Sabin and his research associates developed an oral vaccine, which they first ingested themselves, then tested abroad so as not to inadvertently include subjects who had already received the Salk vaccine. The first large-scale use in the U.S. was in 1960, when it was administered to 180,000 schoolchildren in Cincinnati.

The Sabin vaccine, which successfully prevented the intestinal infection and provided lifetime protection, ultimately replaced the Salk vaccine as the United States’ primary defense against polio.

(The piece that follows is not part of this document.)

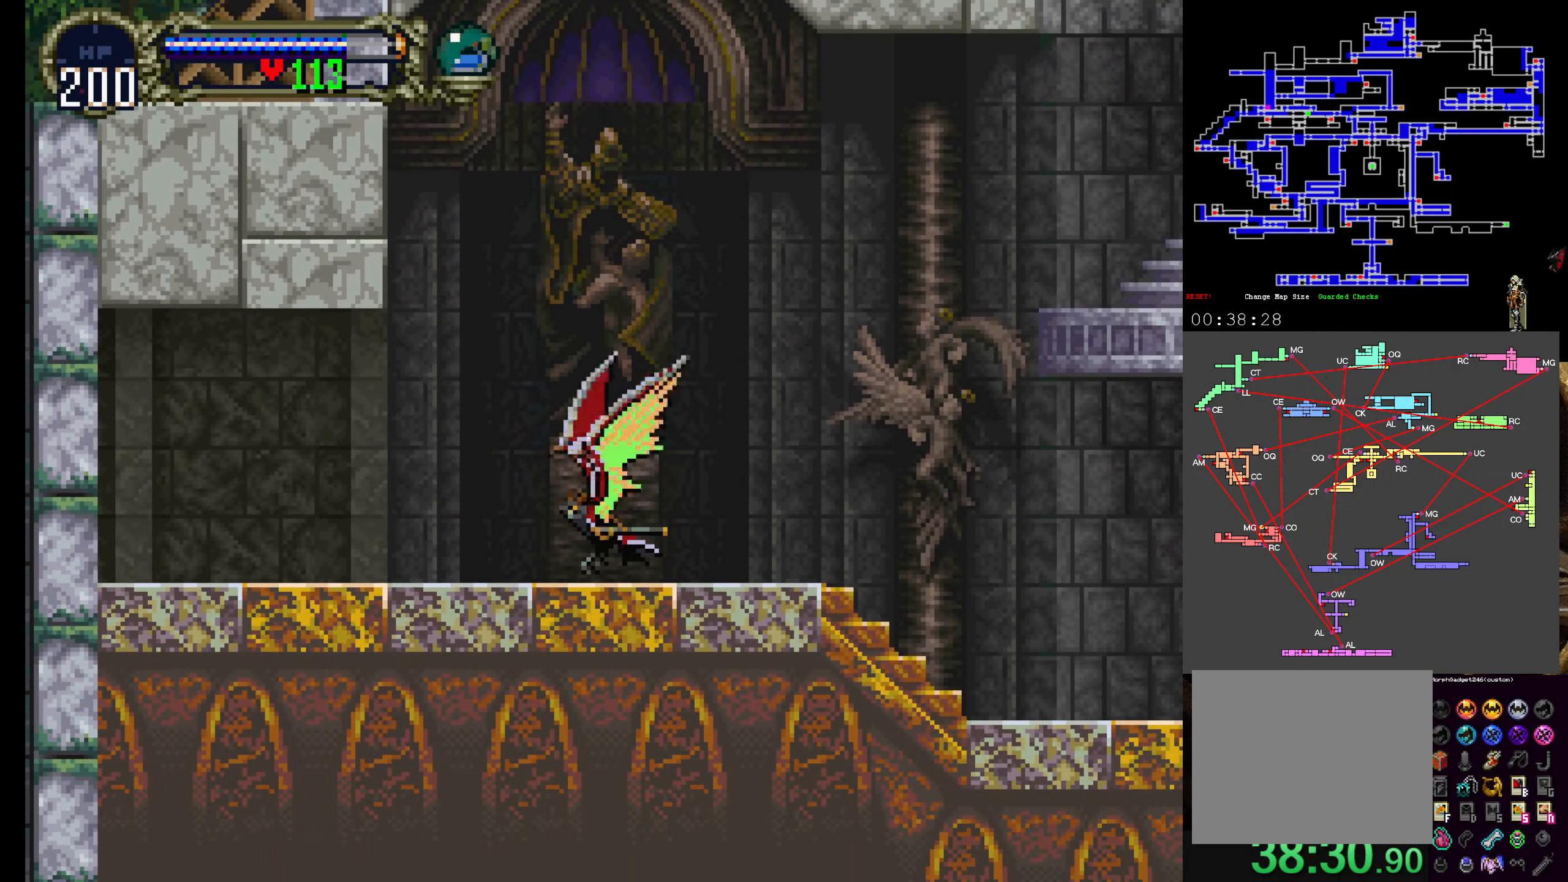
{"buttons": [], "left_stick": "center", "events": [[267, "A", "up"]]}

After leaving the U.C. in 1969, Sabin spent several years as president of the Weizmann Institute of Science in Israel, then returned to the U.S. and joined the faculty at the Medical University of South Carolina. He later served as a scholar and advisor at the Fogarty International Center for Advanced Studies in the Health Sciences of the National Institutes of Health. Much of his work in the latter part of his career focused on the relationship between viruses and human cancer.

In the last decade of his life, Sabin suffered from a disorder that led to paralysis. Though the condition was treated by surgery when Sabin was 86, he died the following year in 1993 of congestive heart failure.

He was survived by his wife, Heloisa Dunshee de Abranches, and two daughters from his marriage to Sylvia Tregillus, who died in 1966. Fellow epidemiologist Joseph L. Melnick described Sabin as “one of the world's greatest virologists.”